Data segment:
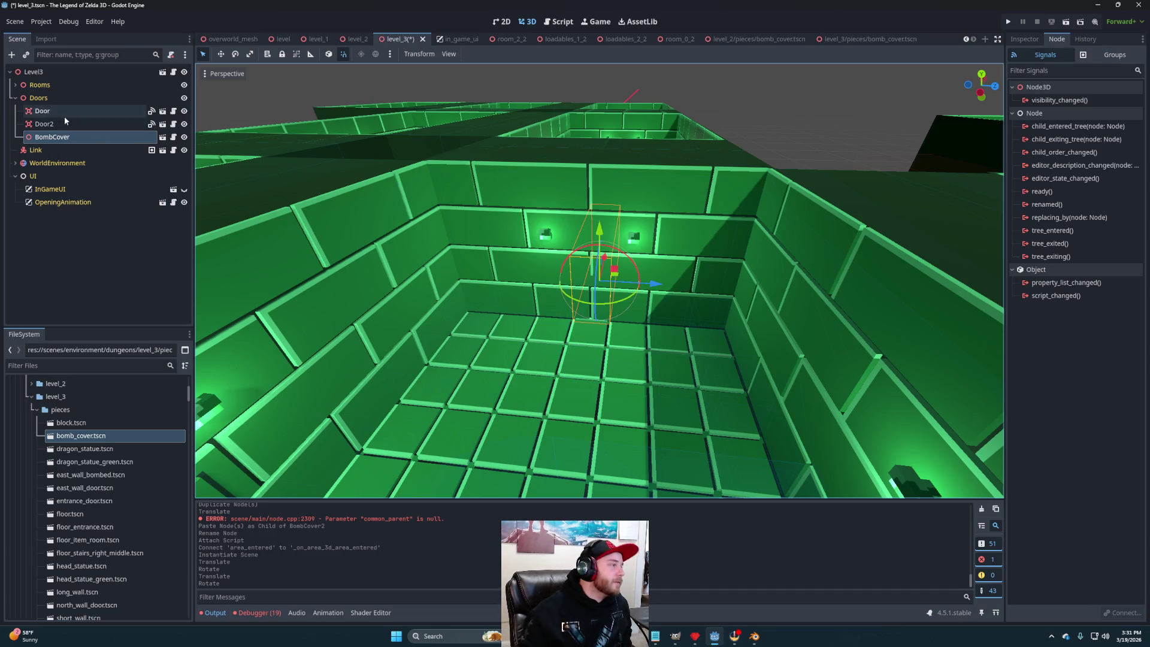
Select the BombCover node under Doors and delete it.
{"action": "left_click", "coordinate": [67, 125]}
{"action": "left_click", "coordinate": [69, 135]}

Problem details: Identify the lines above with the word "coordinate". Copy them.

Response:
{"action": "left_click", "coordinate": [67, 125]}
{"action": "left_click", "coordinate": [69, 135]}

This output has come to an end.